Separar as pessoas dos problemas também foi imprescindível para negociar; da mesma forma, o estabelecimento do bottom line permite certa proteção contra propostas desfavoráveis, ou seja, determina o máximo desejável possível para se conseguir o máximo desejável realizável. Contudo, a adoção desse sistema pode, algumas vezes, abalar a credibilidade de uma das partes, ou seja, o sindicato, assumindo um bottom line muito alto e diminuindo várias vezes durante a negociação, pode permitir que o sindicato patronal duvide da credibilidade das intenções do sindicato dos empregados.
Nesse caso, as negociações iniciaram-se pelo tópico mais complicado, qual seja, o piso salarial, deixando os mais simples para a final. Isto, de certa forma, possibilita que todas as energias despendidas durante a negociação sejam direcionadas para o ponto de maior atrito. No entanto, pode-se usar a tática, discutindo a ponto mais polêmico ao final. Não se trata de gastar todos os argumentos em negociação de detalhes superficiais no inicio da conversação, e sim de não se querer perder todos os benefícios conseguidos até o momento da negociação mais complexa, ou seja, as pessoas estarão mais propensas a aceitar o acordo, para não perder os benefícios já obtidos e não ter que gastar mais tempo em outra negociação com outro oponente.
O poder de precedência também foi utilizado pelo sindicato patronal, para justificar o fato de o acordo oferecido ter sido considerado o melhor, entre os realizados por esta categoria. Há um precedente de acordos feitos anteriormente que permite esta comparação.
Quanto ao conflito, ele pode ser percebido quando as partes assumem posições rígidas para negociarem as diferenças e discordâncias. Então, para administrá-lo, as partes utilizam da solução do compromisso, a qual procura resultar em soluções que satisfaçam aos reais interesses envolvidos. Nessa solução, cada parte cede em algum ponto para resolver o conflito e atingir seus interesses.
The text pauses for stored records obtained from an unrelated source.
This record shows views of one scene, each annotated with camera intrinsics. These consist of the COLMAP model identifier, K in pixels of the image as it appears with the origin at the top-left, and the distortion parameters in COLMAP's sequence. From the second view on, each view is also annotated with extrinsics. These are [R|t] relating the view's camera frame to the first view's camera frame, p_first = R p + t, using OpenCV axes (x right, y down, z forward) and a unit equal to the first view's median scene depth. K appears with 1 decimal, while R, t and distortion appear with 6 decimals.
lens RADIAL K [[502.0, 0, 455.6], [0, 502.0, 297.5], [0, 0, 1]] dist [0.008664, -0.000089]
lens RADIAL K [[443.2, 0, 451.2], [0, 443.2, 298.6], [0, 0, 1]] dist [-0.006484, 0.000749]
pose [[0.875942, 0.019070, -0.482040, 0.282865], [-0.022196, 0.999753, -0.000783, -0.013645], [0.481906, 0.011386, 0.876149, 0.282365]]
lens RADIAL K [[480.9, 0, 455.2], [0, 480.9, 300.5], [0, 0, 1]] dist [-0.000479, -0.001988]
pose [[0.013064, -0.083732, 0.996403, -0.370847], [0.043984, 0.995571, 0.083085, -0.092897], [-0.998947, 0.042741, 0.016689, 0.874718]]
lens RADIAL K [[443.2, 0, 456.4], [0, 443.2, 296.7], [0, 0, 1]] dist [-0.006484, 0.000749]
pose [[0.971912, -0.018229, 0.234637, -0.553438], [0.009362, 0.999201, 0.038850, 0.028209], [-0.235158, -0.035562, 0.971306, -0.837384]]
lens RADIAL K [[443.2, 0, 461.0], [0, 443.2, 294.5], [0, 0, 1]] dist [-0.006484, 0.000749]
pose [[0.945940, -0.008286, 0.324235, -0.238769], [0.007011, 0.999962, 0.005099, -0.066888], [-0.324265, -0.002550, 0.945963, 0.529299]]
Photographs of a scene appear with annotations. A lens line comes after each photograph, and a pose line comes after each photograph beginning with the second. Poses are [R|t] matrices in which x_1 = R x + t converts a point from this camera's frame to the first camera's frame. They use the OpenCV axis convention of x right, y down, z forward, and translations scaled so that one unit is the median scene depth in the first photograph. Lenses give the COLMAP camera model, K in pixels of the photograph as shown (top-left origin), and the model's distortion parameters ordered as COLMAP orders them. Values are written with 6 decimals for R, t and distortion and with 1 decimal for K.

O enfoque dado para que isto fosse possível foi a da barganha, já que muitas demandas e interesses estavam em questão, e cada parte cede um pouco.
As táticas utilizadas pelos negociadores durante a negociação sugerem o estilo confrontador para lidar com o conflito, a qual combina controle e confiança para se chegar a um acordo sólido, com a colaboração das partes envolvidas. Uma das táticas percebidas nesse estilo é a definição de limites reconhecíveis para as partes, estratégia essa definida no momento em que sindicato patronal e dos trabalhadores definem o piso salarial que melhor atende a suas necessidades.
Desse modo, é possível constatar que os empresários não têm conhecimento teórico dos modelos de negociação, pelo menos sob os aspectos analisados nesse caso. Algumas vezes, o acordo falha, mesmo sendo vantajoso, devido à falta de uso das técnicas de análise sistemática. A necessidade não é de criação de novas técnicas analíticas especialmente formuladas para a processo de negociação, mas do uso criativo de um pensamento analítico que explore simples técnicas já existentes.